Negara Diminta Tak Ragu Keluarkan Uang untuk Kawal Pelaut

Kapal Tugboat Charles 001 dikawal KRI Sidat.
Sumber :
  • Iqbal Abdullah - Balikpapan

VIVA.co.id – Pengamanan pada jalur pelayaran di daerah perbatasan penting dilakukan untuk memberi rasa aman kepada perusahaan pelayaran dan masyarakat. Penyanderaan yang dilakukan oleh kelompok Abu Sayyaf Filipina belakangan ini sangat membuat resah.

Wakil Ketua Komisi I DPR RI, TB Hasanuddin, meminta agar ada kejelasan jalur pelayaran terutama di perbatasan.
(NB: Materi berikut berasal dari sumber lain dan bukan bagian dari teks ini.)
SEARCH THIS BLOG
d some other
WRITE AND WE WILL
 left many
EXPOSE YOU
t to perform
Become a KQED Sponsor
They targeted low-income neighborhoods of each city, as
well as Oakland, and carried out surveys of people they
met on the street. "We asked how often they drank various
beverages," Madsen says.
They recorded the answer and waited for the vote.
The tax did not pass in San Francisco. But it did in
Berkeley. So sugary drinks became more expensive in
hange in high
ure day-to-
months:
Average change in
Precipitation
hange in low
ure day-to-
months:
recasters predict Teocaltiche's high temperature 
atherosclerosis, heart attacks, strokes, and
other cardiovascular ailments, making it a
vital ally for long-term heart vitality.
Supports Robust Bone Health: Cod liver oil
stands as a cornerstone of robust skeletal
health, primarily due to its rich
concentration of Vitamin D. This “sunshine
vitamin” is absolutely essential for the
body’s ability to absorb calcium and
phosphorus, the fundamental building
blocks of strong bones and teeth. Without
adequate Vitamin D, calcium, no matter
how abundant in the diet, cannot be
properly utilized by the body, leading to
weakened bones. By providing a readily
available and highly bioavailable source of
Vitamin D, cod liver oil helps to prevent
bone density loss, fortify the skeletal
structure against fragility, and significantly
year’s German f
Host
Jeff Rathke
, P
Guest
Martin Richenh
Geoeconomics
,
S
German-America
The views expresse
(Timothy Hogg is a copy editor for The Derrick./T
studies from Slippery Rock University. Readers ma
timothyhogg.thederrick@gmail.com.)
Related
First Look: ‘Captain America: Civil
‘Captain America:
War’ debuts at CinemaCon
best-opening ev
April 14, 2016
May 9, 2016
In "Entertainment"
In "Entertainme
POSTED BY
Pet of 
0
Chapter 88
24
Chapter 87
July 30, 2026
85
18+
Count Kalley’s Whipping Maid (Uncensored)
Sehingga dengan begitu setiap pelayaran di wilayah tersebut bisa mendapatkan pengawalan dari tentara, baik dari TNI maupun dari tentara tetangga.

"Harus bikin koridor yang dikawal oleh TNI AL, setiap barang yang dibawa terjamin keamanannya. Setelah itu dikawal lagi oleh AL Filipina, atau perairan lain sebelah baratnya Malaysia," kata TB di Gedung DPR, Senayan, Jakarta, Senin 27 Juni 2016.

Karena para pelaut ini bukanlah turis, maka warning yang dikeluarkan bukan travel warning melainkan walking warning. Kementerian Perhubungan juga diminta lebih peduli untuk membuat zona-zona rawan. Karena saat ini, tidak ada jalur pelayaran jelas dan semua tergantung nahkoda kapal.

"Membentuk zona rawan itu harus dikoordinasikan pihak TNI AL, supaya bisa di-protect. Dilakukan patroli selama ada ancaman, dan terakhir ABK harus melaporkan srtiap posisinya. Agar selalu dikawal," ujar TB.

Karena harus selalu dikawal, maka negara diminta tidak sungkan menyediakan anggaran untuk pengawalan. Menurutnya lebih baik uang itu dipakai untuk mengawal atau mencegah ketimbang diberikan untuk membayar tebusan jika ada penyanderaan lagi.

"Untuk keselamatan dan keamanan rakyat kita dukung lah," katanya.

Seperti diketahui, kelompok milisi Abu Sayyaf kembali berulah dan menyandera tujuh BK Kapal TB Charles dari Samarinda di perairan Filipina. Ini adalah peristiwa ketiga kalinya selama 2016. Keluarga ABK berharap pemerintah bisa mengupayakan yang terbaik untuk menyelamatkan para sandera.

Menurut keterangan keluarga sandera, kelompok Abu Sayyaf menuntut tebusan Rp20 juta ringgit atau sekitar Rp59 miliar untuk pembebasan tujuh WNI ini.  Hingga saat ini belum ada informasi pasti mengenai kondisi tujuh WNI yang baru saja ditawan.

Berdasarkan informasi dari enam sandera yang dibebaskan, tujuh rekan mereka yang ditahan dipecah menjadi dua kolompok. Kelompok pertama membawa, Ferry Arifin (nahkoda), Mohamad Mabrur (KKM) dan Eddy (masinis 2). Sementara kelompok kedua membawa Ismail (chief officer), Mohamad Nasir (masinis 3), Robin Piters (juru mudi) Mohamad Sofyan (oliman).